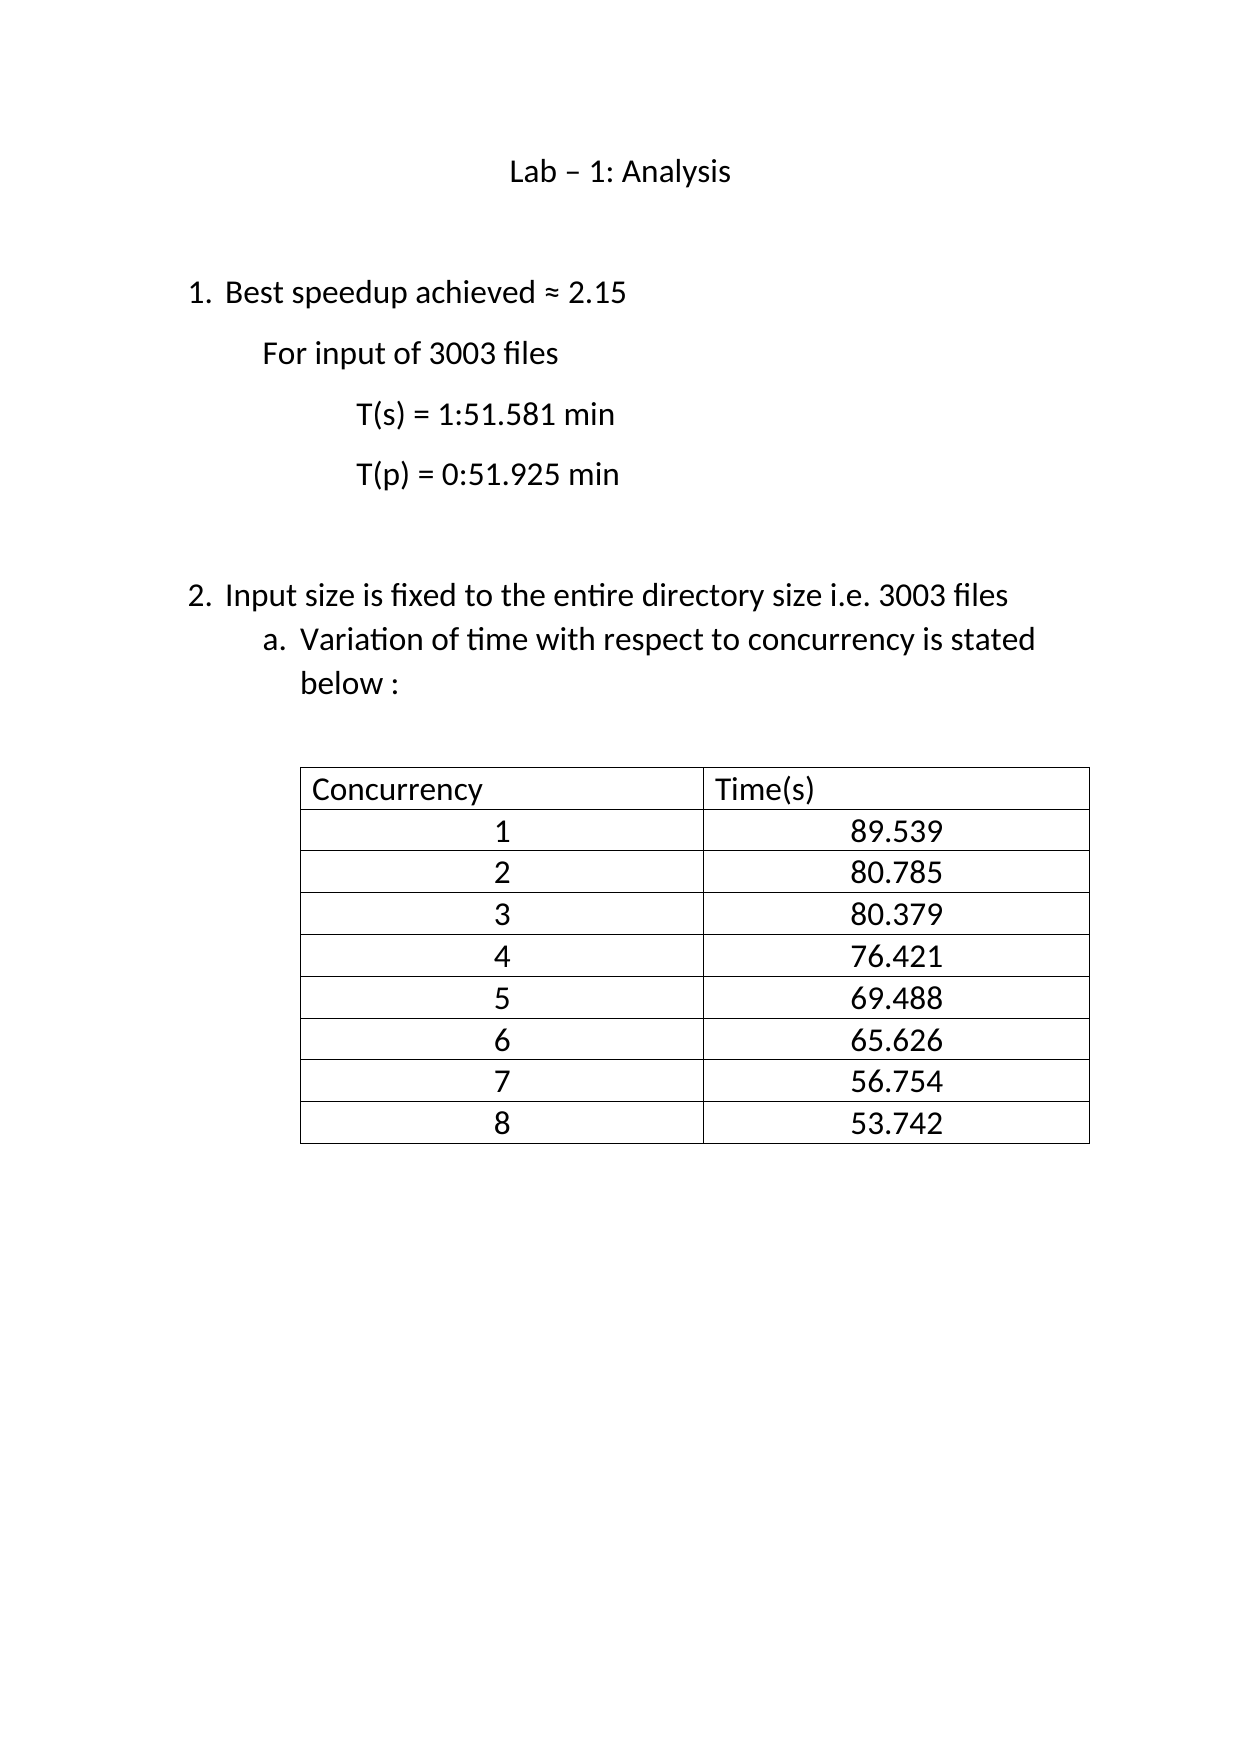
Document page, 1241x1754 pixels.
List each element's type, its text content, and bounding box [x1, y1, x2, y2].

table_cell 5 [301, 977, 703, 1017]
table_cell 1 [301, 810, 703, 850]
table_cell 3 [301, 893, 703, 934]
table_cell 56.754 [704, 1060, 1089, 1101]
table_cell 89.539 [704, 810, 1089, 850]
table_cell 80.785 [704, 851, 1089, 892]
table_cell 53.742 [704, 1102, 1089, 1143]
table_header Time(s) [704, 768, 1089, 809]
table_cell 8 [301, 1102, 703, 1143]
table_cell 69.488 [704, 977, 1089, 1017]
table_cell 65.626 [704, 1019, 1089, 1059]
text T(p) = 0:51.925 min [356, 453, 1090, 494]
table_cell 6 [301, 1019, 703, 1059]
list Variation of time with respect to concurrency is stated below : [262, 618, 1090, 703]
table_cell 2 [301, 851, 703, 892]
list Input size is fixed to the entire directory size i.e. 3003 files [187, 574, 1090, 615]
text For input of 3003 files [262, 332, 1090, 373]
table_header Concurrency [301, 768, 703, 809]
list Best speedup achieved ≈ 2.15 [187, 271, 1090, 312]
table_cell 7 [301, 1060, 703, 1101]
table_cell 80.379 [704, 893, 1089, 934]
text Lab – 1: Analysis [150, 150, 1090, 191]
table_cell 76.421 [704, 935, 1089, 976]
table_cell 4 [301, 935, 703, 976]
text T(s) = 1:51.581 min [356, 392, 1090, 433]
━━━━━━━━━━━━━━━━━━━━━━━━━━━━━━
To-do item
Retype the records verbatim, excluding each image they hold.

Solution for this task
Document page, 1241x1754 pixels.
List each element's type, its text content, and bounding box [x1, y1, x2, y2].

table_cell 5 [301, 977, 703, 1017]
table_cell 1 [301, 810, 703, 850]
table_cell 3 [301, 893, 703, 934]
table_cell 56.754 [704, 1060, 1089, 1101]
table_cell 89.539 [704, 810, 1089, 850]
table_cell 80.785 [704, 851, 1089, 892]
table_cell 53.742 [704, 1102, 1089, 1143]
table_header Time(s) [704, 768, 1089, 809]
table_cell 8 [301, 1102, 703, 1143]
table_cell 69.488 [704, 977, 1089, 1017]
table_cell 65.626 [704, 1019, 1089, 1059]
text T(p) = 0:51.925 min [356, 453, 1090, 494]
table_cell 6 [301, 1019, 703, 1059]
list Variation of time with respect to concurrency is stated below : [262, 618, 1090, 703]
table_cell 2 [301, 851, 703, 892]
list Input size is fixed to the entire directory size i.e. 3003 files [187, 574, 1090, 615]
text For input of 3003 files [262, 332, 1090, 373]
table_header Concurrency [301, 768, 703, 809]
list Best speedup achieved ≈ 2.15 [187, 271, 1090, 312]
table_cell 7 [301, 1060, 703, 1101]
table_cell 80.379 [704, 893, 1089, 934]
text Lab – 1: Analysis [150, 150, 1090, 191]
table_cell 76.421 [704, 935, 1089, 976]
table_cell 4 [301, 935, 703, 976]
text T(s) = 1:51.581 min [356, 392, 1090, 433]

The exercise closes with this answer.